De Gaulle déclare, le 5 septembre, accepter la souveraineté du FLN sur le Sahara, dont il disait quelque temps plus tôt à Louis Joxe: «Le pétrole, c'est la France et uniquement la France!» Il vient d'en passer par la troisième des quatre volontés du FLN.

Après une première interruption des pourparlers le 13 juillet due, notamment, à des divergences sur le Sahara, une reprise des négociations au château de Lugrin, le 20 juillet, et un nouveau capotage pour la même raison.
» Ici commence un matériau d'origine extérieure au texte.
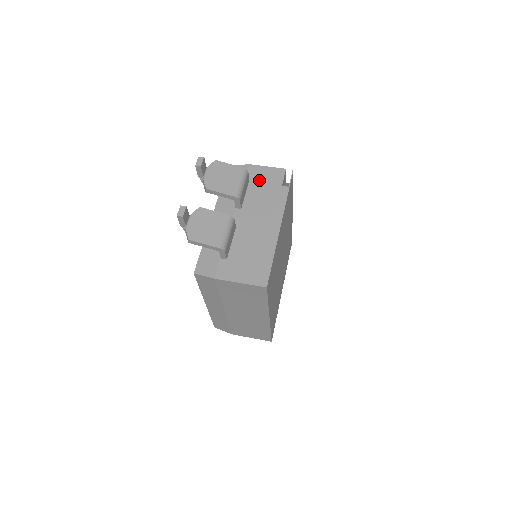
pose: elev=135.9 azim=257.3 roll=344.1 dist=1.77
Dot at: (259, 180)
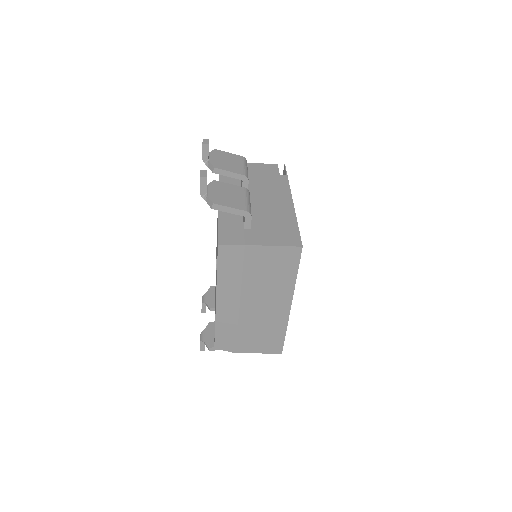
Dot at: (256, 172)
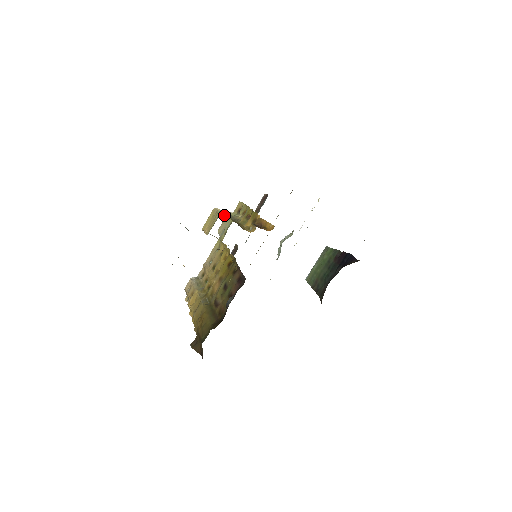
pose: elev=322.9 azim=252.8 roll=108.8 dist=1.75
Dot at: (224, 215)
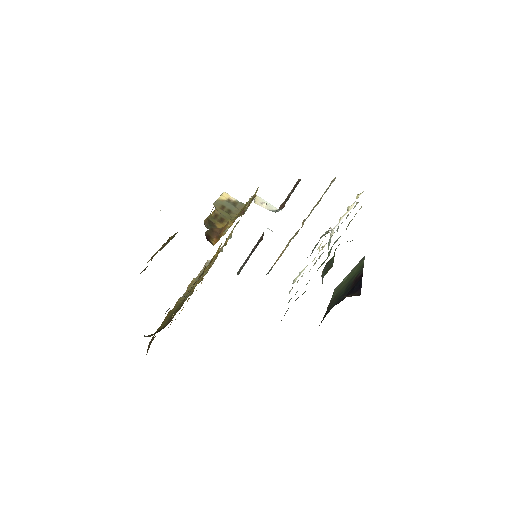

Ne reste plus en suspens que le sort des pieds noirs et des musulmans fidèles à la France, qu'il évoque d'ailleurs dans la suite de son discours, en parlant de «dégagement». Le mot résonne douloureusement à leurs oreilles, même si De Gaulle assure qu'en cas de rupture brutale avec l'Algérie, l'Etat entreprendra de «regrouper dans une région déterminée les Algériens de souche européenne et ceux des musulmans qui voudraient rester avec la France», donnant ainsi un début de réalité au thème de la «partition» lancé à sa demande par Peyrefitte.

Dans le camp d'en face, Benyoucef Ben Khedda, un marxiste, succède à Ferhat Abbas à la tête du GPRA.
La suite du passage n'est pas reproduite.